In light of recent lawsuit depositions that raised questions about the state's testing policy, 26 groups criticized the Department of Environmental Protection in the letter. Limiting the information the agency sends to landowners shows a disregard for potential impacts from gas drilling and a lack of public transparency in its work, the groups said.

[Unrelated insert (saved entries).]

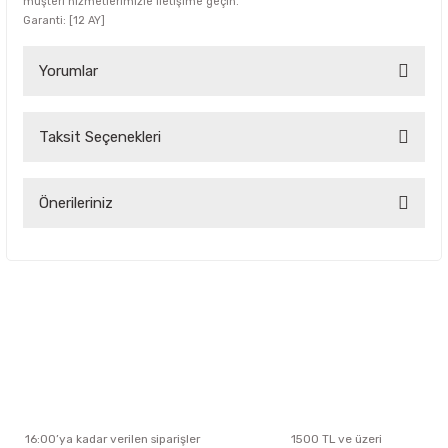
müşteri hizmetlerimizle iletişime geçin.
Garanti: [12 AY]
Yorumlar
Taksit Seçenekleri
Bu ürüne ilk yorumu siz yapın!
Yorum Yaz
Önerileriniz
Bu ürünün fiyat bilgisi, resim, ürün açıklamalarında ve diğer
konularda yetersiz gördüğünüz noktaları öneri formunu
kullanarak tarafımıza iletebilirsiniz.
Görüş ve önerileriniz için teşekkür ederiz.
Ürün resmi kalitesiz, bozuk veya görüntülenemiyor.
Ürün açıklamasında eksik bilgiler bulunuyor.
Ürün bilgilerinde hatalar bulunuyor.
Ürün fiyatı diğer sitelerden daha pahalı.
16:00’ya kadar verilen siparişler
1500 TL ve üzeri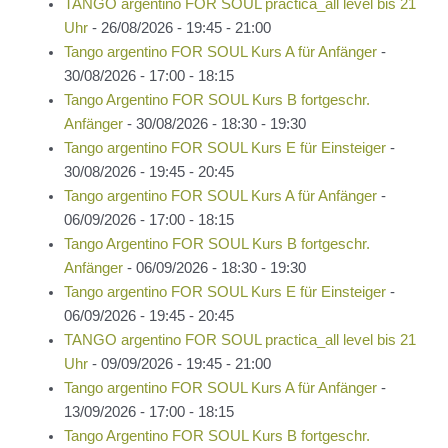
TANGO argentino FOR SOUL practica_all level bis 21
Uhr
- 26/08/2026 - 19:45 - 21:00
Tango argentino FOR SOUL Kurs A für Anfänger
-
30/08/2026 - 17:00 - 18:15
Tango Argentino FOR SOUL Kurs B fortgeschr.
Anfänger
- 30/08/2026 - 18:30 - 19:30
Tango argentino FOR SOUL Kurs E für Einsteiger
-
30/08/2026 - 19:45 - 20:45
Tango argentino FOR SOUL Kurs A für Anfänger
-
06/09/2026 - 17:00 - 18:15
Tango Argentino FOR SOUL Kurs B fortgeschr.
Anfänger
- 06/09/2026 - 18:30 - 19:30
Tango argentino FOR SOUL Kurs E für Einsteiger
-
06/09/2026 - 19:45 - 20:45
TANGO argentino FOR SOUL practica_all level bis 21
Uhr
- 09/09/2026 - 19:45 - 21:00
Tango argentino FOR SOUL Kurs A für Anfänger
-
13/09/2026 - 17:00 - 18:15
Tango Argentino FOR SOUL Kurs B fortgeschr.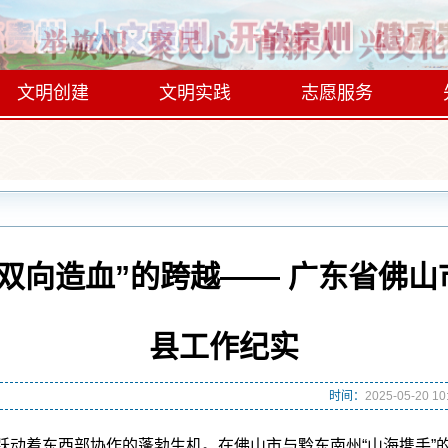
文明创建
文明实践
志愿服务
“双向造血”的跨越—— 广东省佛
县工作纪实
时间：
2025-05-20 10
着东西部协作的蓬勃生机。在佛山市与黔东南州“山海携手”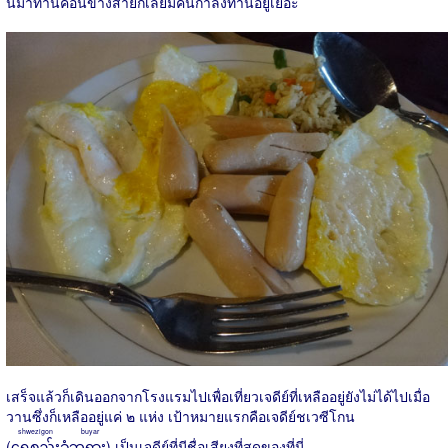
นี้มาทานค่อนข้างสายก็เลยมีคนกำลังทานอยู่เยอะ
เสร็จแล้วก็เดินออกจากโรงแรมไปเพื่อเที่ยวเจดีย์ที่เหลืออยู่ยังไม่ได้ไปเมื่อ
วานซึ่งก็เหลืออยู่แค่ ๒ แห่ง เป้าหมายแรกคือเจดีย์ชเวซีโกน
shwezigon buyar
(
ရွှေစည်းခုံဘုရား
) เป็นเจดีย์ที่มีชื่อเสียงที่สุดของที่นี่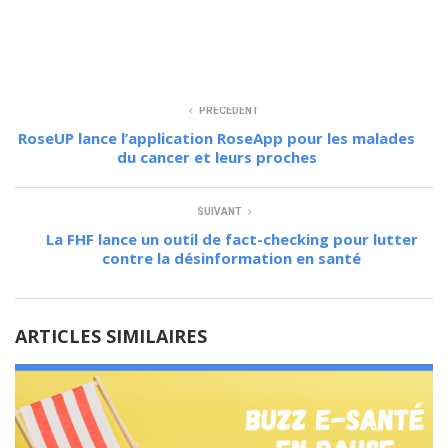
PLUS D’INFORMATIONS
PRÉCÉDENT
RoseUP lance l’application RoseApp pour les malades
du cancer et leurs proches
SUIVANT
La FHF lance un outil de fact-checking pour lutter
contre la désinformation en santé
ARTICLES SIMILAIRES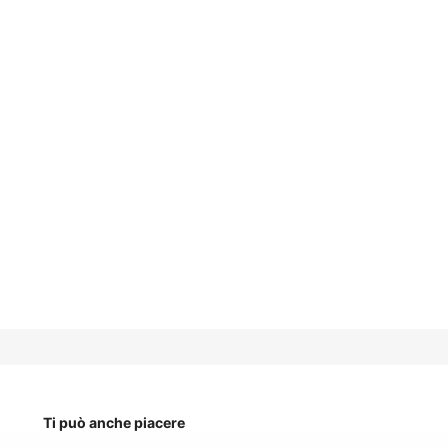
Ti può anche piacere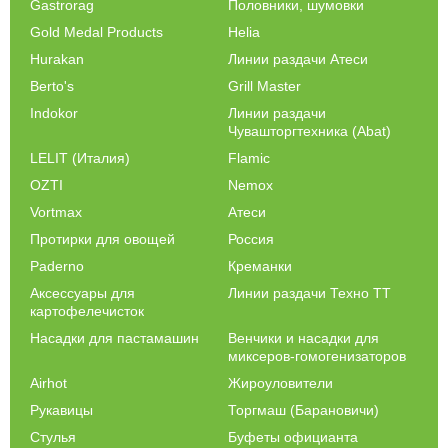
Gastrorag
Половники, шумовки
Gold Medal Products
Helia
Hurakan
Линии раздачи Атеси
Berto's
Grill Master
Indokor
Линии раздачи
Чувашторгтехника (Abat)
LELIT (Италия)
Flamic
OZTI
Nemox
Vortmax
Атеси
Протирки для овощей
Россия
Paderno
Креманки
Аксессуары для
Линии раздачи Техно ТТ
картофелечисток
Насадки для пастамашин
Венчики и насадки для
миксеров-гомогенизаторов
Airhot
Жироуловители
Рукавицы
Торгмаш (Барановичи)
Стулья
Буфеты официанта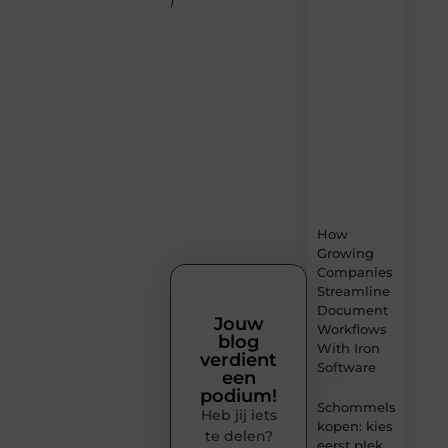
)
Speelgoed-
dump.nl
–
dagelijks
verse
content,
boordevol
ideeën,
tips
en
inzichten.
How
Growing
Companies
Streamline
Document
Jouw
Workflows
blog
With Iron
verdient
Software
een
podium!
Schommels
Heb jij iets
kopen: kies
te delen?
eerst plek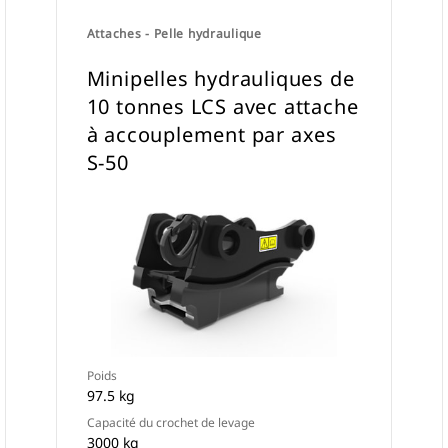
Attaches - Pelle hydraulique
Minipelles hydrauliques de
10 tonnes LCS avec attache
à accouplement par axes
S-50
Poids
97.5 kg
Capacité du crochet de levage
3000 kg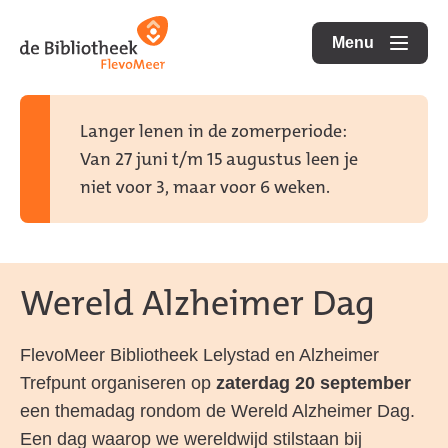
Ga
Ga
Ga
direct
direct
Menu
naar
openen
naar
naar
de
de
de
homepagina
content
footer
Langer lenen in de zomerperiode:
Van 27 juni t/m 15 augustus leen je
niet voor 3, maar voor 6 weken.
Wereld Alzheimer Dag
FlevoMeer Bibliotheek Lelystad en Alzheimer
Trefpunt organiseren op
zaterdag 20 september
een themadag rondom de Wereld Alzheimer Dag.
Een dag waarop we wereldwijd stilstaan bij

“What is unreported in these tests is not relevant to our investigation and thus not quality controlled for accuracy. Data that is not quality controlled is not considered valid and, as a matter of practice, is not reported,” agency spokeswoman Kevin Sunday said in response to the letter. “DEP's testing is similar to other states and provides for sound and fact-based determinations, which we stand behind.”
State officials have no plans to change the policy, Sunday said.
The conflict started over how the agency handled test results for the Washington County families who are suing over alleged drinking water contamination. State Rep. Jesse White, D-Cecil, has publicly levied fraud accusations against the DEP for its practices and asked several agencies to investigate.
The U.S. Attorney's Office for Western Pennsylvania is still reviewing the request, its spokeswoman in Pittsburgh said.
The New Jersey Department of Environmental Protection, which accredits Pennsylvania's lab for the National Environmental Laboratory Accreditation Program, will not investigate, its spokesman said Wednesday.
The state Attorney General's spokesman declined to comment. A regional spokesman at the Environmental Protection Agency could not be reached.
“The bottom line is that people have a right to know what DEP is testing for and what they're finding in their water, whether good or bad,” said Steve Hvozdovich, Marcellus Shale Policy Associate in Pittsburgh who signed the letter for Clean Water Action. “If you're going to test for 24 contaminants, there's no good justification for not releasing all the results of those contaminants, good bad or otherwise.”
Some of the groups plan to protest the policy when department Secretary Michael Krancer speaks at an industry conference Downtown on Thursday, said Diane Sipe of Marcellus Outreach Butler.